Vida laughs. “The first thing you heard me play was La Cucaracha.”
“It was beautiful. The way you get lost in a piece, even one you’ve probably played a million times. It’s amazing.”
He trails off, looking away from her eyes because he doesn’t want her to see his tears.
Eyes glazed with remorse, Brandon says, “I wish I could stay, Vida. I love you.” It is the first time either has said those words to the other.
“Brandon?”
“I don’t know what this is, but the bite is certainly what causes someone to… turn into one of them,” He regards the slack faces. Beyond them, Lloyd is twitching. “I’m not going to become one of them around you.”
There is no room to argue his conclusion; the evidence is far too great. Especially now that Lloyd slithers along the ground with skeletal limbs, joining the horde.
She looks into Brandon’s eyes. “I love you too.”
“My keys are in the pocket,” he tells her. “I’m going to lure them away. You need to get to the van and go someplace safe.”
“Please don’t leave me,” she whispers against his cheek.
“I have to. Promise me you’ll get to someplace safe.”
“I promise.”
“Find the police, or go home.
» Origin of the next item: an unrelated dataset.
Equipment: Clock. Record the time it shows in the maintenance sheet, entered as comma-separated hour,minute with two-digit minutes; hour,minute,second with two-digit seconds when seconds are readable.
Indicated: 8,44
Your dad has a gun. I remember he showed it to me the first time I picked you up.”
Neither wishes to severe their final embrace, but Brandon knows he has to if he wants her to live on. He puts his palm against the sliding back window of the pickup.
“As soon as I’m out, you need to shut this then get down.”
They repeat those three words again that mean so much, that hold magic and power, yet not enough to keep them together. “I love you.”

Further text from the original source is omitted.